Hch 6,1-7; Sal 32,1-5.18-19; 1P 2,4-9; Jn 14,1-12

 

 No se turbe vuestro corazón. Creéis en Dios, creed también en mí. En la casa de mi Padre hay muchas estancias, si no, os lo habría dicho, yo voy a prepararos sitio. Cuando vaya y os prepare sitio, volveré y os llevaré conmigo, para que, donde estoy yo, estéis también vosotros, para ir adonde yo voy, ya sabéis el camino. Tomás le dice: Señor, no sabemos adónde vas, ¿cómo podemos saber el camino? Jesús le responde: Yo soy el camino y la verdad y la vida. Nadie va al Padre, sino por mí. Si me conocierais a mí, conoceríais también a mi Padre. Ahora ya lo conocéis y lo habéis visto…
Quien me ha visto a mí ha visto al Padre. ¿Cómo dices tú: «Muéstranos al Padre»? ¿No crees que yo estoy en el Padre y el Padre en mí? Lo que yo os digo no lo hablo por cuenta propia. El Padre, que permanece en mí, él mismo hace las obras. Creedme: yo estoy en el Padre y el Padre en mí. Si no, creedlo por mis obras. En verdad, en verdad os digo que el que cree en mí, también él hará las obras que yo hago, y aun mayores, porque yo me voy al Padre.
 

 

 

          Lectura de los Hechos de los Apóstoles:

 

            En aquellos días, al crecer el número de los discípulos, los de lengua griega se quejaron contra los de lengua hebrea, diciendo que en el suministro diario no atendían a sus viudas. Los apóstoles convocaron al grupo de los discípulos y les dijeron: No nos parece bien descuidar la Palabra de Dios, para ocuparnos de la administración. Por tanto, hermanos, escoged a siete de vosotros, hombres de buena fama, llenos de espíritu de sabiduría; y los encargaremos de esta tarea; nosotros nos dedicaremos a la oración y al servicio de la palabra… Y ellos les impusieron las manos orando.

 

            San Lucas narra, en el libro de los Hechos de los Apóstoles con la fuerte idealización propia del inicio de los grandes movimientos sociales, la difusión de la predicación cristiana desde Jerusalén, hasta Roma.

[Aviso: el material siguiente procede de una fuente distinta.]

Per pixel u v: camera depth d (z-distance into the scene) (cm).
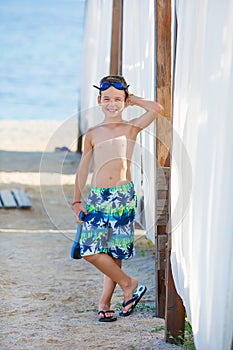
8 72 2798
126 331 450
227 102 332
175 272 412
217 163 341
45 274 590
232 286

          Entre los “nazarenos" estaban los judeo-cristianos y los cristianos helenistas. Los primeros de habla aramea, eran semitas, leían la Escritura en hebreo y, siguiendo ligados a las tradiciones judías, cumplían de forma estricta la ley de Moisés; eran queridos por el pueblo y defendidos por los fariseos. Los segundos, procedentes de la diáspora, eran judíos de las colonias mediterráneas; hablantes de griego común y acomodados económicamente, tenían mentalidad muy occidental y urbana, con poco apego a la ley mosaica.

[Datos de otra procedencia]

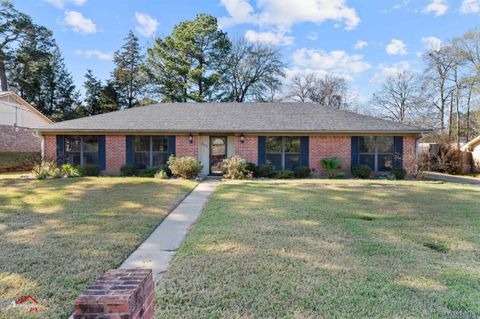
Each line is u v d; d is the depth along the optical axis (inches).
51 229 217.8
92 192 380.2
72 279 137.8
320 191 394.0
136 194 369.1
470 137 997.8
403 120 1241.4
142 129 582.2
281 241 189.5
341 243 186.1
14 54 1143.6
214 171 629.6
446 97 1035.9
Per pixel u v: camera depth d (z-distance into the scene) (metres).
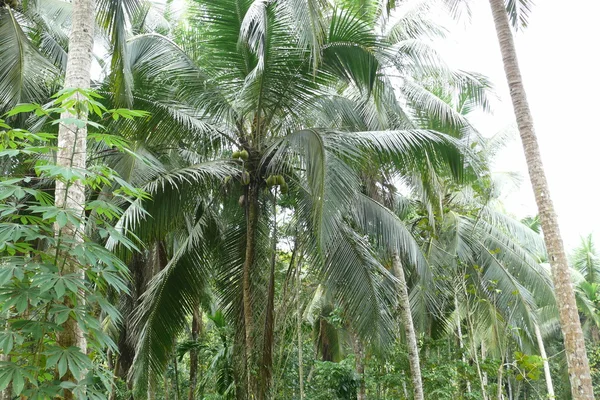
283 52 8.06
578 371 7.93
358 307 8.52
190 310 9.54
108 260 3.73
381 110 9.93
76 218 3.55
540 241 15.38
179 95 8.70
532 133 9.00
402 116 10.88
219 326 13.23
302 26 7.07
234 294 9.33
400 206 13.70
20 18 9.62
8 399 5.20
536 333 16.12
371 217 9.42
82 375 3.76
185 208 8.59
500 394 9.69
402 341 12.42
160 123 8.48
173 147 9.62
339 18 7.93
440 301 12.90
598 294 22.58
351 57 8.06
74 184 4.44
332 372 11.66
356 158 7.77
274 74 8.22
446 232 13.34
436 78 10.85
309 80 8.38
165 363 9.27
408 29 11.40
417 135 7.95
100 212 3.87
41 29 9.95
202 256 9.73
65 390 3.88
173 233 12.67
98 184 4.06
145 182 8.16
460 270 12.12
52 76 9.00
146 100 8.29
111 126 8.27
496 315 13.13
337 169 7.06
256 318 8.55
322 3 7.26
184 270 9.56
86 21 5.26
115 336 13.61
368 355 11.96
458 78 11.20
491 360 11.04
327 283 8.62
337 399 11.80
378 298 8.62
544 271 14.47
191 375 13.88
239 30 8.26
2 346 3.20
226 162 8.66
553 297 13.98
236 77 8.66
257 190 8.79
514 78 9.28
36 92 8.61
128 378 9.35
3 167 8.36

          Aquí, por primera vez, se distingue entre los "discípulos" y  los "apóstoles"; pero, en el Evangelio, todos los que siguen a Jesús se llaman "discípulos" (Mt 28, 19). En la comunidad de Jerusalén surgen los problemas; parece que existía una cierta discriminación, en perjuicio de los pobres helenistas, al distribuir los bienes comunitarios (2,45; 4,35). Los "apóstoles" proponen elegir, entre los "discípulos", a siete varones, que se encarguen de la administración. A los designados, los Apóstoles les imponen las manos, símbolo sagrado y jurídico, en un rito ya conocido en el A.T. (Gn 48,14; Nm 8,10s). Es muy probable que tuviera carácter sacramental, y se trate de la ordenación de "diáconos" en el sentido actual, o de "presbíteros" que, más tarde, se hallan junto a los Apóstoles (11,30; 14,23; 15,2). La necesaria institucionalización se hace en función de las necesidades y con la participación de los afectados. Durante muchos siglos, el pueblo participó decisivamente en la designación de sus pastores. La unidad de los creyentes de que hablan los Hechos, superado el primer conflicto, tiene ahora, que afirmarse.

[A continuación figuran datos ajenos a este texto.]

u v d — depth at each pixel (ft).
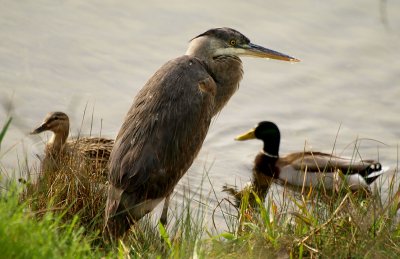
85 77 55.01
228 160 50.42
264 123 50.88
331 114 55.47
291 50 59.47
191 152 36.22
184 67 37.11
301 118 55.36
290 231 31.27
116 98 53.42
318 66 59.06
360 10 64.08
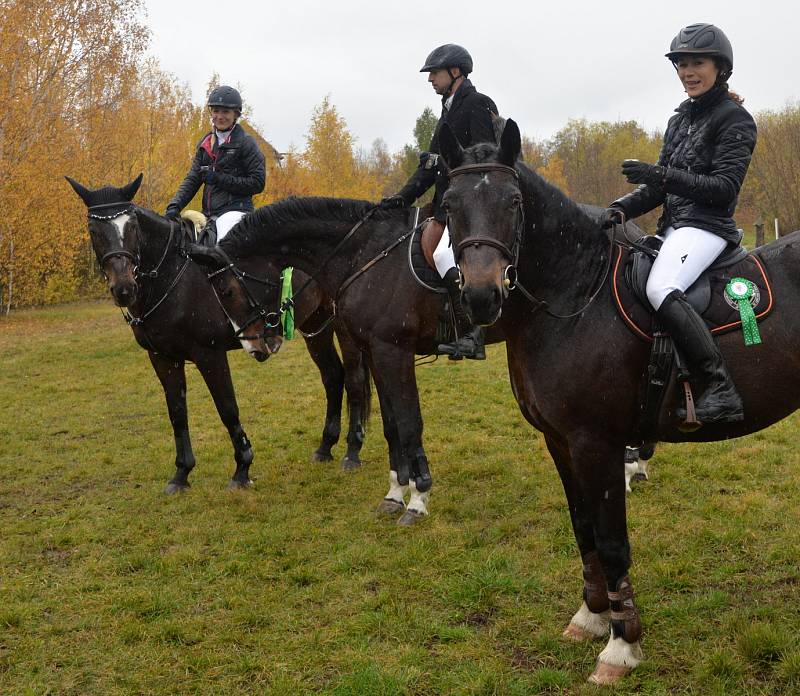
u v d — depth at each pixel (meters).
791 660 2.85
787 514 4.40
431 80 4.51
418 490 4.82
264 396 9.08
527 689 2.89
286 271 5.42
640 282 2.87
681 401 2.82
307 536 4.65
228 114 5.69
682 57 2.92
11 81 18.27
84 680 3.13
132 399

          Ya se van distinguiendo funciones y servicios. San Ignacio de Antioquía distinguirá ya claramente entre obispos, presbíteros y diáconos. La Iglesia sigue ordenando a sus "ministros", mediante la imposición de manos. Pero se ha olvidado, por desgracia, la participación del pueblo en la elección de sus servidores. Se desprende la lección práctica de buscar, para los cargos, las personas adecuadas y oportunas; la Iglesia se organiza en respuesta a unas necesidades y no por un modelo previo a ultranza. La vida y los modelos son cambiables.

 

 

          SALMO RESPONSORIAL

            “Aclamad, justos, al Señor, que merece la alabanza de los buenos; dad gracias al Señor con la cítara, tocad en su honor el arpa de diez cuerdas.

            La palabra del Señor es sincera y todas sus acciones son leales; ama la justicia y el derecho, y su misericordia llena la tierra. Los ojos del Señor están puestos en sus fieles,
en los que esperan en su misericordia, para librar sus vidas de la muerte y reanimarlos en tiempo de hambre”.

 

 

          Lectura de la primera carta del Apóstol San Pedro:

 

            “Acercándoos al Señor; la piedra viva desechada por los hombres, pero escogida y preciosa ante Dios, también vosotros, como piedras vivas, entráis en la construcción del templo del Espíritu, formando un sacerdocio sagrado para ofrecer sacrificios espirituales que Dios acepta por Jesucristo. Dice la Escritura: «Yo coloco en Sión una piedra angular, escogida y preciosa… Y ellos tropiezan al no creer en la palabra, ése es su destino”.

 

            Este texto de San Pedro, parece ser una síntesis guía para la celebración de la liturgia cristiana de Pascua o, quizá, un esquema de homilía que interpreta la vida cristiana y espiritual sobre el Ex 12,21-28.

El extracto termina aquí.